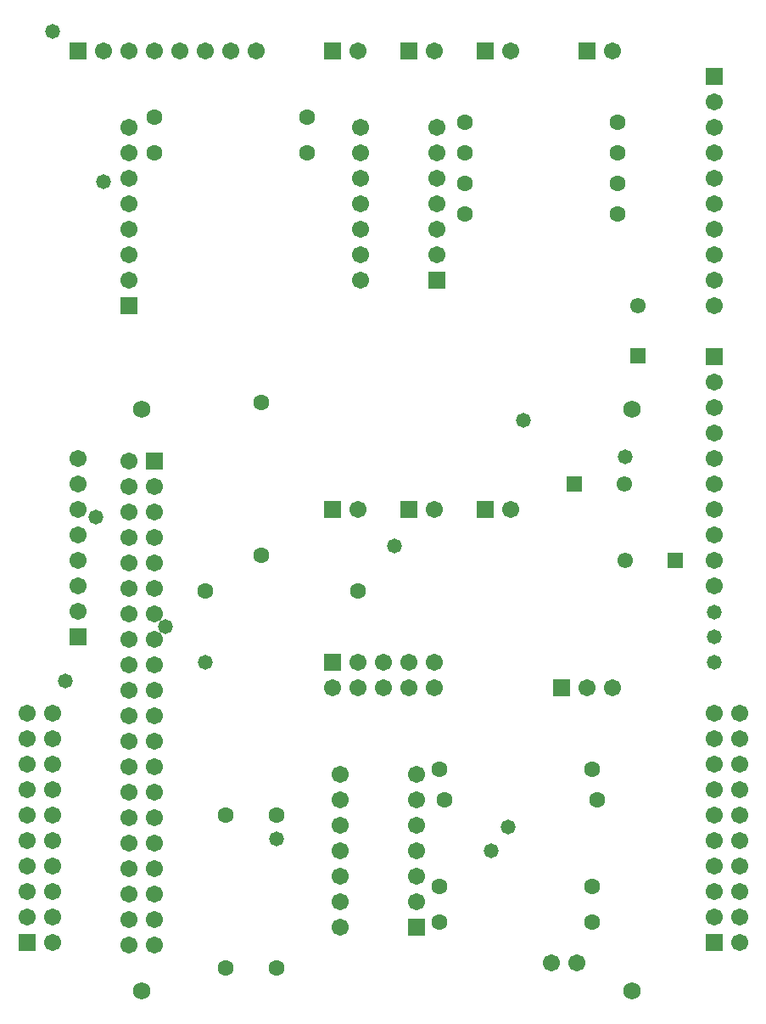
<source format=gbs>
G04 Layer_Color=16711935*
%FSLAX44Y44*%
%MOMM*%
G71*
G01*
G75*
%ADD29C,1.7032*%
%ADD30R,1.7032X1.7032*%
%ADD31R,1.5532X1.5532*%
%ADD32C,1.5532*%
%ADD33R,1.5532X1.5532*%
%ADD34R,1.7032X1.7032*%
%ADD35C,1.7272*%
%ADD36C,1.6032*%
%ADD37C,1.4732*%
D29*
X1158240Y614680D02*
D03*
X1132840D02*
D03*
X1168400Y889000D02*
D03*
X1193800D02*
D03*
X1295400Y1270000D02*
D03*
Y1295400D02*
D03*
Y1320800D02*
D03*
Y1346200D02*
D03*
Y1371600D02*
D03*
Y1397000D02*
D03*
Y1422400D02*
D03*
Y1447800D02*
D03*
Y1473200D02*
D03*
Y990600D02*
D03*
Y1016000D02*
D03*
Y1041400D02*
D03*
Y1066800D02*
D03*
Y1092200D02*
D03*
Y1117600D02*
D03*
Y1143000D02*
D03*
Y1168400D02*
D03*
Y1193800D02*
D03*
X711200Y632460D02*
D03*
X736600D02*
D03*
X711200Y657860D02*
D03*
X736600D02*
D03*
X711200Y683260D02*
D03*
X736600D02*
D03*
X711200Y708660D02*
D03*
X736600D02*
D03*
X711200Y734060D02*
D03*
X736600D02*
D03*
X711200Y759460D02*
D03*
X736600D02*
D03*
X711200Y784860D02*
D03*
X736600D02*
D03*
X711200Y810260D02*
D03*
X736600D02*
D03*
X711200Y835660D02*
D03*
X736600D02*
D03*
X711200Y861060D02*
D03*
X736600D02*
D03*
X711200Y886460D02*
D03*
X736600D02*
D03*
X711200Y911860D02*
D03*
X736600D02*
D03*
X711200Y937260D02*
D03*
X736600D02*
D03*
X711200Y962660D02*
D03*
X736600D02*
D03*
X711200Y988060D02*
D03*
X736600D02*
D03*
X711200Y1013460D02*
D03*
X736600D02*
D03*
X711200Y1038860D02*
D03*
X736600D02*
D03*
X711200Y1064260D02*
D03*
X736600D02*
D03*
X711200Y1089660D02*
D03*
X736600D02*
D03*
X711200Y1115060D02*
D03*
X635000Y635000D02*
D03*
X609600Y660400D02*
D03*
X635000D02*
D03*
X609600Y685800D02*
D03*
X635000D02*
D03*
X609600Y711200D02*
D03*
X635000D02*
D03*
X609600Y736600D02*
D03*
X635000D02*
D03*
X609600Y762000D02*
D03*
X635000D02*
D03*
X609600Y787400D02*
D03*
X635000D02*
D03*
X609600Y812800D02*
D03*
X635000D02*
D03*
X609600Y838200D02*
D03*
X635000D02*
D03*
X609600Y863600D02*
D03*
X635000D02*
D03*
X1320800Y635000D02*
D03*
X1295400Y660400D02*
D03*
X1320800D02*
D03*
X1295400Y685800D02*
D03*
X1320800D02*
D03*
X1295400Y711200D02*
D03*
X1320800D02*
D03*
X1295400Y736600D02*
D03*
X1320800D02*
D03*
X1295400Y762000D02*
D03*
X1320800D02*
D03*
X1295400Y787400D02*
D03*
X1320800D02*
D03*
X1295400Y812800D02*
D03*
X1320800D02*
D03*
X1295400Y838200D02*
D03*
X1320800D02*
D03*
X1295400Y863600D02*
D03*
X1320800D02*
D03*
X685800Y1524000D02*
D03*
X711200D02*
D03*
X736600D02*
D03*
X762000D02*
D03*
X787400D02*
D03*
X812800D02*
D03*
X838200D02*
D03*
X711200Y1295400D02*
D03*
Y1320800D02*
D03*
Y1346200D02*
D03*
Y1371600D02*
D03*
Y1397000D02*
D03*
Y1422400D02*
D03*
Y1447800D02*
D03*
X660400Y965200D02*
D03*
Y990600D02*
D03*
Y1016000D02*
D03*
Y1041400D02*
D03*
Y1066800D02*
D03*
Y1092200D02*
D03*
Y1117600D02*
D03*
X1193800Y1524000D02*
D03*
X1016000D02*
D03*
X939800D02*
D03*
X1092200D02*
D03*
Y1066800D02*
D03*
X939800D02*
D03*
X1016000D02*
D03*
Y889000D02*
D03*
Y914400D02*
D03*
X990600Y889000D02*
D03*
Y914400D02*
D03*
X965200Y889000D02*
D03*
Y914400D02*
D03*
X939800Y889000D02*
D03*
Y914400D02*
D03*
X914400Y889000D02*
D03*
X942340Y1447800D02*
D03*
Y1422400D02*
D03*
Y1397000D02*
D03*
Y1371600D02*
D03*
Y1346200D02*
D03*
Y1320800D02*
D03*
Y1295400D02*
D03*
X1018540Y1447800D02*
D03*
Y1422400D02*
D03*
Y1397000D02*
D03*
Y1371600D02*
D03*
Y1346200D02*
D03*
Y1320800D02*
D03*
X922020Y802640D02*
D03*
Y777240D02*
D03*
Y751840D02*
D03*
Y726440D02*
D03*
Y701040D02*
D03*
Y675640D02*
D03*
Y650240D02*
D03*
X998220Y802640D02*
D03*
Y777240D02*
D03*
Y751840D02*
D03*
Y726440D02*
D03*
Y701040D02*
D03*
Y675640D02*
D03*
D30*
X1143000Y889000D02*
D03*
X660400Y1524000D02*
D03*
X1168400D02*
D03*
X990600D02*
D03*
X914400D02*
D03*
X1066800D02*
D03*
Y1066800D02*
D03*
X914400D02*
D03*
X990600D02*
D03*
X914400Y914400D02*
D03*
X1018540Y1295400D02*
D03*
X998220Y650240D02*
D03*
D31*
X1256900Y1016000D02*
D03*
X1156100Y1092200D02*
D03*
D32*
X1206900Y1016000D02*
D03*
X1206100Y1092200D02*
D03*
X1219200Y1269600D02*
D03*
D33*
Y1219600D02*
D03*
D34*
X1295400Y1498600D02*
D03*
Y1219200D02*
D03*
X736600Y1115060D02*
D03*
X609600Y635000D02*
D03*
X1295400D02*
D03*
X711200Y1270000D02*
D03*
X660400Y939800D02*
D03*
D35*
X723900Y1166300D02*
D03*
X1213900Y586300D02*
D03*
X723900D02*
D03*
X1213900Y1166300D02*
D03*
D36*
X1021080Y690880D02*
D03*
X1173480D02*
D03*
Y655320D02*
D03*
X1021080D02*
D03*
X1026160Y777240D02*
D03*
X1178560D02*
D03*
X1173480Y807720D02*
D03*
X1021080D02*
D03*
X807720Y609600D02*
D03*
Y762000D02*
D03*
X858520Y609600D02*
D03*
Y762000D02*
D03*
X939800Y985520D02*
D03*
X787400D02*
D03*
X843280Y1021080D02*
D03*
Y1173480D02*
D03*
X1046480Y1391920D02*
D03*
X1198880D02*
D03*
X1046480Y1361440D02*
D03*
X1198880D02*
D03*
X1046480Y1422400D02*
D03*
X1198880D02*
D03*
X736600Y1457960D02*
D03*
X889000D02*
D03*
X736600Y1422400D02*
D03*
X889000D02*
D03*
X1198880Y1452880D02*
D03*
X1046480D02*
D03*
D37*
X685800Y1392936D02*
D03*
X1104900Y1155700D02*
D03*
X647700Y895350D02*
D03*
X787400Y914400D02*
D03*
X635000Y1543050D02*
D03*
X1206500Y1118870D02*
D03*
X1295400Y914400D02*
D03*
Y939800D02*
D03*
Y963930D02*
D03*
X678688Y1058926D02*
D03*
X1072896Y726440D02*
D03*
X976630Y1029970D02*
D03*
X747776Y949960D02*
D03*
X858520Y738124D02*
D03*
X1090000Y750000D02*
D03*
M02*

</source>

**INSTRUCTIONS FOR THE TASK**
Please print all the data above word for word. Pictures should not appear in the copy.

**SOLUTION FOR THIS EXERCISE**
<source format=gbs>
G04 Layer_Color=16711935*
%FSLAX44Y44*%
%MOMM*%
G71*
G01*
G75*
%ADD29C,1.7032*%
%ADD30R,1.7032X1.7032*%
%ADD31R,1.5532X1.5532*%
%ADD32C,1.5532*%
%ADD33R,1.5532X1.5532*%
%ADD34R,1.7032X1.7032*%
%ADD35C,1.7272*%
%ADD36C,1.6032*%
%ADD37C,1.4732*%
D29*
X1158240Y614680D02*
D03*
X1132840D02*
D03*
X1168400Y889000D02*
D03*
X1193800D02*
D03*
X1295400Y1270000D02*
D03*
Y1295400D02*
D03*
Y1320800D02*
D03*
Y1346200D02*
D03*
Y1371600D02*
D03*
Y1397000D02*
D03*
Y1422400D02*
D03*
Y1447800D02*
D03*
Y1473200D02*
D03*
Y990600D02*
D03*
Y1016000D02*
D03*
Y1041400D02*
D03*
Y1066800D02*
D03*
Y1092200D02*
D03*
Y1117600D02*
D03*
Y1143000D02*
D03*
Y1168400D02*
D03*
Y1193800D02*
D03*
X711200Y632460D02*
D03*
X736600D02*
D03*
X711200Y657860D02*
D03*
X736600D02*
D03*
X711200Y683260D02*
D03*
X736600D02*
D03*
X711200Y708660D02*
D03*
X736600D02*
D03*
X711200Y734060D02*
D03*
X736600D02*
D03*
X711200Y759460D02*
D03*
X736600D02*
D03*
X711200Y784860D02*
D03*
X736600D02*
D03*
X711200Y810260D02*
D03*
X736600D02*
D03*
X711200Y835660D02*
D03*
X736600D02*
D03*
X711200Y861060D02*
D03*
X736600D02*
D03*
X711200Y886460D02*
D03*
X736600D02*
D03*
X711200Y911860D02*
D03*
X736600D02*
D03*
X711200Y937260D02*
D03*
X736600D02*
D03*
X711200Y962660D02*
D03*
X736600D02*
D03*
X711200Y988060D02*
D03*
X736600D02*
D03*
X711200Y1013460D02*
D03*
X736600D02*
D03*
X711200Y1038860D02*
D03*
X736600D02*
D03*
X711200Y1064260D02*
D03*
X736600D02*
D03*
X711200Y1089660D02*
D03*
X736600D02*
D03*
X711200Y1115060D02*
D03*
X635000Y635000D02*
D03*
X609600Y660400D02*
D03*
X635000D02*
D03*
X609600Y685800D02*
D03*
X635000D02*
D03*
X609600Y711200D02*
D03*
X635000D02*
D03*
X609600Y736600D02*
D03*
X635000D02*
D03*
X609600Y762000D02*
D03*
X635000D02*
D03*
X609600Y787400D02*
D03*
X635000D02*
D03*
X609600Y812800D02*
D03*
X635000D02*
D03*
X609600Y838200D02*
D03*
X635000D02*
D03*
X609600Y863600D02*
D03*
X635000D02*
D03*
X1320800Y635000D02*
D03*
X1295400Y660400D02*
D03*
X1320800D02*
D03*
X1295400Y685800D02*
D03*
X1320800D02*
D03*
X1295400Y711200D02*
D03*
X1320800D02*
D03*
X1295400Y736600D02*
D03*
X1320800D02*
D03*
X1295400Y762000D02*
D03*
X1320800D02*
D03*
X1295400Y787400D02*
D03*
X1320800D02*
D03*
X1295400Y812800D02*
D03*
X1320800D02*
D03*
X1295400Y838200D02*
D03*
X1320800D02*
D03*
X1295400Y863600D02*
D03*
X1320800D02*
D03*
X685800Y1524000D02*
D03*
X711200D02*
D03*
X736600D02*
D03*
X762000D02*
D03*
X787400D02*
D03*
X812800D02*
D03*
X838200D02*
D03*
X711200Y1295400D02*
D03*
Y1320800D02*
D03*
Y1346200D02*
D03*
Y1371600D02*
D03*
Y1397000D02*
D03*
Y1422400D02*
D03*
Y1447800D02*
D03*
X660400Y965200D02*
D03*
Y990600D02*
D03*
Y1016000D02*
D03*
Y1041400D02*
D03*
Y1066800D02*
D03*
Y1092200D02*
D03*
Y1117600D02*
D03*
X1193800Y1524000D02*
D03*
X1016000D02*
D03*
X939800D02*
D03*
X1092200D02*
D03*
Y1066800D02*
D03*
X939800D02*
D03*
X1016000D02*
D03*
Y889000D02*
D03*
Y914400D02*
D03*
X990600Y889000D02*
D03*
Y914400D02*
D03*
X965200Y889000D02*
D03*
Y914400D02*
D03*
X939800Y889000D02*
D03*
Y914400D02*
D03*
X914400Y889000D02*
D03*
X942340Y1447800D02*
D03*
Y1422400D02*
D03*
Y1397000D02*
D03*
Y1371600D02*
D03*
Y1346200D02*
D03*
Y1320800D02*
D03*
Y1295400D02*
D03*
X1018540Y1447800D02*
D03*
Y1422400D02*
D03*
Y1397000D02*
D03*
Y1371600D02*
D03*
Y1346200D02*
D03*
Y1320800D02*
D03*
X922020Y802640D02*
D03*
Y777240D02*
D03*
Y751840D02*
D03*
Y726440D02*
D03*
Y701040D02*
D03*
Y675640D02*
D03*
Y650240D02*
D03*
X998220Y802640D02*
D03*
Y777240D02*
D03*
Y751840D02*
D03*
Y726440D02*
D03*
Y701040D02*
D03*
Y675640D02*
D03*
D30*
X1143000Y889000D02*
D03*
X660400Y1524000D02*
D03*
X1168400D02*
D03*
X990600D02*
D03*
X914400D02*
D03*
X1066800D02*
D03*
Y1066800D02*
D03*
X914400D02*
D03*
X990600D02*
D03*
X914400Y914400D02*
D03*
X1018540Y1295400D02*
D03*
X998220Y650240D02*
D03*
D31*
X1256900Y1016000D02*
D03*
X1156100Y1092200D02*
D03*
D32*
X1206900Y1016000D02*
D03*
X1206100Y1092200D02*
D03*
X1219200Y1269600D02*
D03*
D33*
Y1219600D02*
D03*
D34*
X1295400Y1498600D02*
D03*
Y1219200D02*
D03*
X736600Y1115060D02*
D03*
X609600Y635000D02*
D03*
X1295400D02*
D03*
X711200Y1270000D02*
D03*
X660400Y939800D02*
D03*
D35*
X723900Y1166300D02*
D03*
X1213900Y586300D02*
D03*
X723900D02*
D03*
X1213900Y1166300D02*
D03*
D36*
X1021080Y690880D02*
D03*
X1173480D02*
D03*
Y655320D02*
D03*
X1021080D02*
D03*
X1026160Y777240D02*
D03*
X1178560D02*
D03*
X1173480Y807720D02*
D03*
X1021080D02*
D03*
X807720Y609600D02*
D03*
Y762000D02*
D03*
X858520Y609600D02*
D03*
Y762000D02*
D03*
X939800Y985520D02*
D03*
X787400D02*
D03*
X843280Y1021080D02*
D03*
Y1173480D02*
D03*
X1046480Y1391920D02*
D03*
X1198880D02*
D03*
X1046480Y1361440D02*
D03*
X1198880D02*
D03*
X1046480Y1422400D02*
D03*
X1198880D02*
D03*
X736600Y1457960D02*
D03*
X889000D02*
D03*
X736600Y1422400D02*
D03*
X889000D02*
D03*
X1198880Y1452880D02*
D03*
X1046480D02*
D03*
D37*
X685800Y1392936D02*
D03*
X1104900Y1155700D02*
D03*
X647700Y895350D02*
D03*
X787400Y914400D02*
D03*
X635000Y1543050D02*
D03*
X1206500Y1118870D02*
D03*
X1295400Y914400D02*
D03*
Y939800D02*
D03*
Y963930D02*
D03*
X678688Y1058926D02*
D03*
X1072896Y726440D02*
D03*
X976630Y1029970D02*
D03*
X747776Y949960D02*
D03*
X858520Y738124D02*
D03*
X1090000Y750000D02*
D03*
M02*

</source>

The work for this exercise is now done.